Milwaukee Collegiate Academy has done just that. They reflect a growing trend among charter schools to defy the odds and do what others say can’t be done.
Sam Mewes, College Coach and Counselor at MCA, shared the school’s philosophy and practice in a recent interview. What is revealed is a deep sense of mission and commitment with persistent and consistent support. The school is transparent with students and families and provides a very structured pathway for students to enroll in college. College prep isn’t something “extra” that the school provides–it is ingrained in how they operate.
The schools starts with a mission of “to and through” college that is present in written and verbal communication and in the design of the educational and out-of-school program support. The overall approach could be categorized with four main efforts:
The school has three partnerships that help provide college programming, on top of what the school provides. Each partner has a clear and specific role as follows:
· Great Lakes Higher Education provides a college access advisor that comes to the MCA campus and does classroom visits in grades 9 – 12, with technical information and advice about completing the steps to college.
· College Possible provides a coach that works specifically with 20 juniors to focus on specific tasks necessary for a transition to college.
· Carroll University offers “Project Pioneer” three times during the school year which is comprised of a 4- or 6-week academy offered on Saturdays to students. Students can also participate in a 1-week program in the summer where they live on campus and participate in pre-college activities.
If space is not available in these programs, the staff connects MCA students to other precollege programs offered in the area, such as the Boys & Girls Club’s Stein Scholars program.
· The college conversation starts with a summer bridge program for all incoming freshman that culminates in a college tour.
· College tours are offered consistently over the years with local schools emphasized in freshman and sophomore years and out of state schools offered junior year.
· Students participate in a freshman seminar class, similar to freshman seminar classes offered at colleges, where students focus on reinforcement of writing skills, learn how credits work, learn the different parts of a transcript and more about the “how” of being a successful student.
· Parents are included, from day one, in realistic ongoing conversations about the level of work required to bring students up to grade level.
· Ongoing education of parents is crucial and MCA has five to six parents who serve as parent council members who help make phone calls and communicate the importance of attending meetings and other school events. These parents have also helped in the school’s efforts to raise funds for college tours/visits.
· The school conducts parent meetings at various times but the meetings in September of senior year have the highest participation rate of parents.
Programming & Culture
· The school operates with very high expectations and high levels of support to bring students up to grade level. This includes Honors courses offered at the freshman and sophomore years, with plans to expand in 2015/16 to 11th grade and 2016/17 to 12th grade so students experience rigorous coursework.

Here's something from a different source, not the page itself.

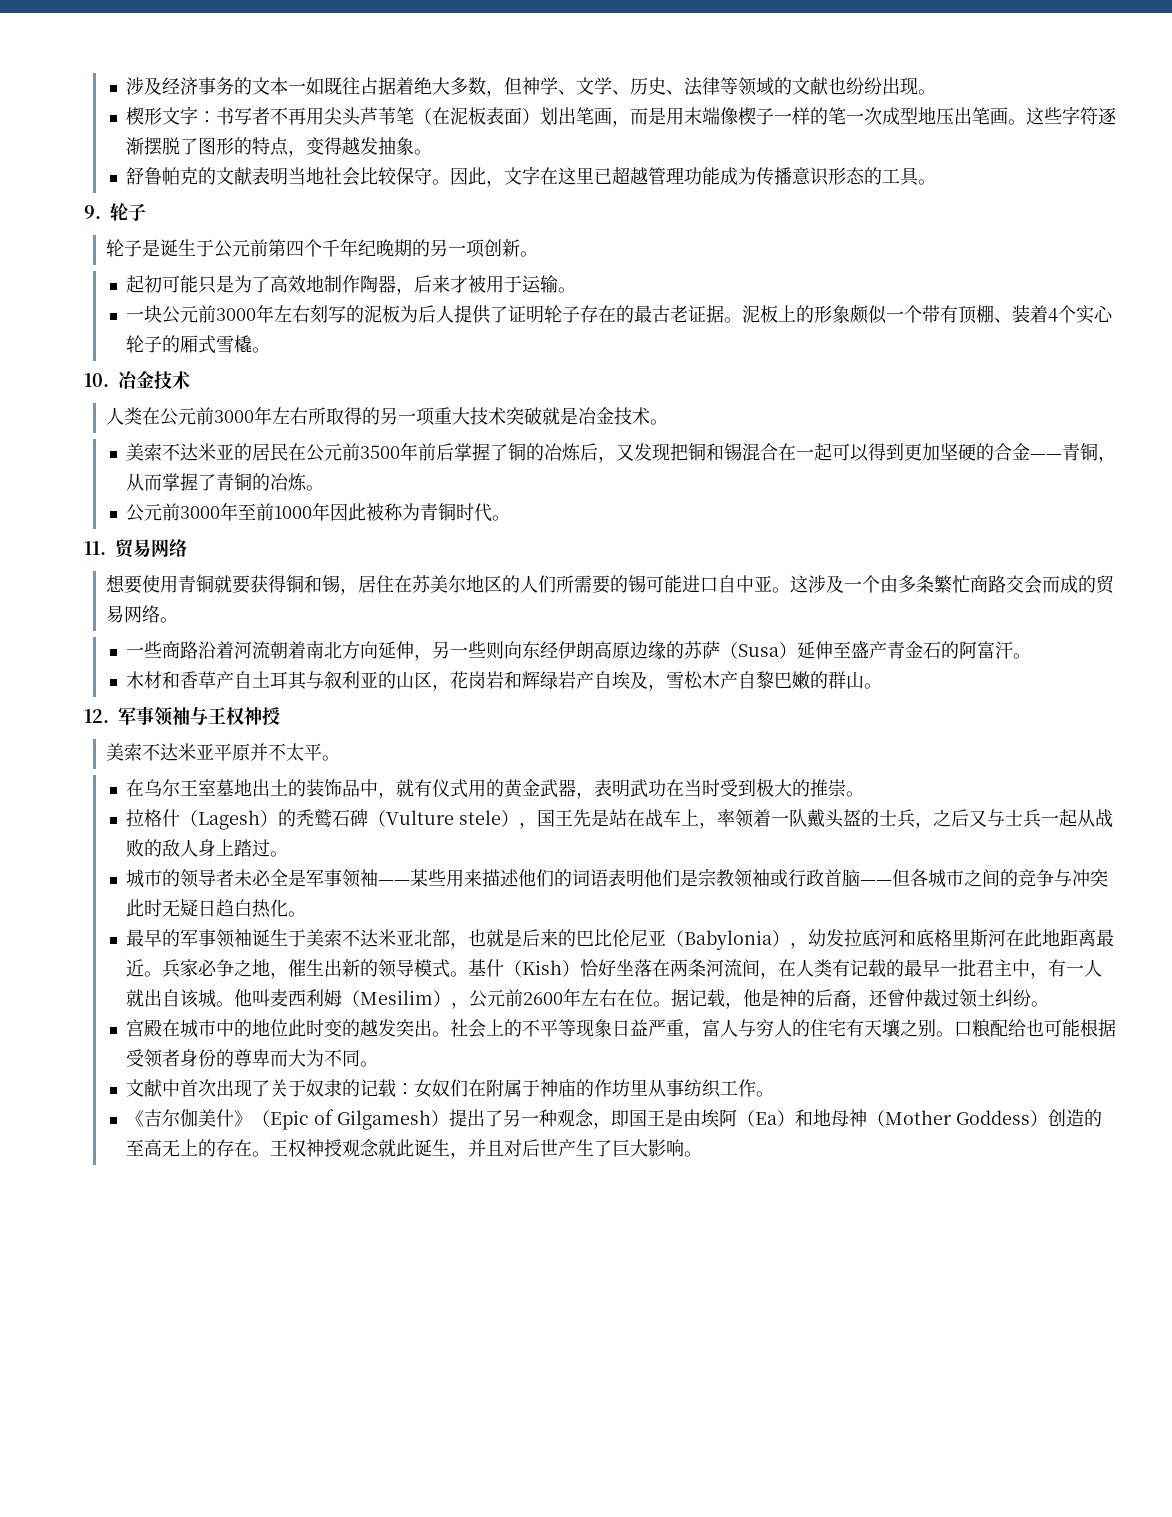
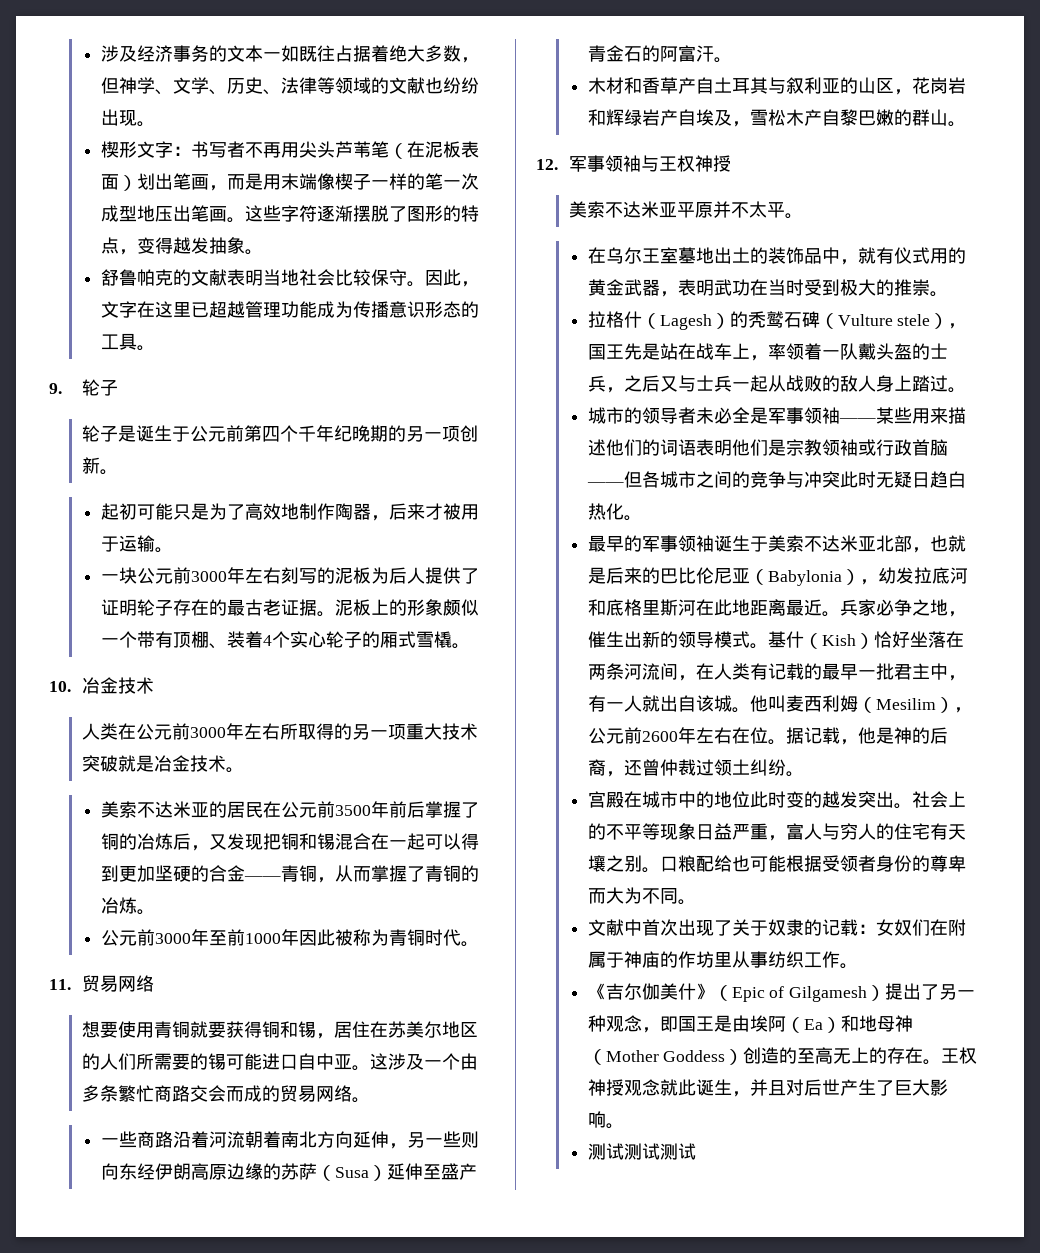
(702, 1154) none -> [587,1143,696,1160] // 测试测试测试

· Every classroom has a “college corner” maintained by the teacher with banners and signage about colleges, applications, scholarships, etc.
· The school maintains a dedicated college resource center, where students know is “the place” to complete college applications, scholarships and the requisite essays. It is most busy, especially with seniors, during lunch, advisory and after school. This is the central repository for all college-related information.
· Senior seminar is taught by an English teacher and is required of seniors every other day. The focus is on writing but also on college, and tackling tasks such as their personal statement and securing letters of recommendation. Students must apply to six colleges and must gain at least one acceptance.
· Alumni come back for “Alumni Day,” which is the last day before winter break. Dozens of college students share their advice with current MCA students. This is done on a rotating schedule during advisory until all students have participated.
· College acceptance “Shout Outs” are announced every Friday while students are hearing back from the colleges that accepted them.
· The college coordinator maintains detailed records on each student’s steps in the college application, scholarship and financial aid process; even though the partnering organizations do this to varying degrees, the school wants to maintain their own records on this.
· For students who do not attend college right after high school, the school maintains an “open-door” policy and will still help alumni apply and enroll in college if they want to.
The challenges in maintaining such a concerted effort are many, and MCA has realized the significant financial challenges that students face once they are enrolled in college. MCA is figuring out how to create more “touch points” with students once they are in college to increase the likelihood that they will persist and earn their degree. This part of their “to and through” commitment is still developing and we look forward to learning more about the MCA model as more students matriculate to college.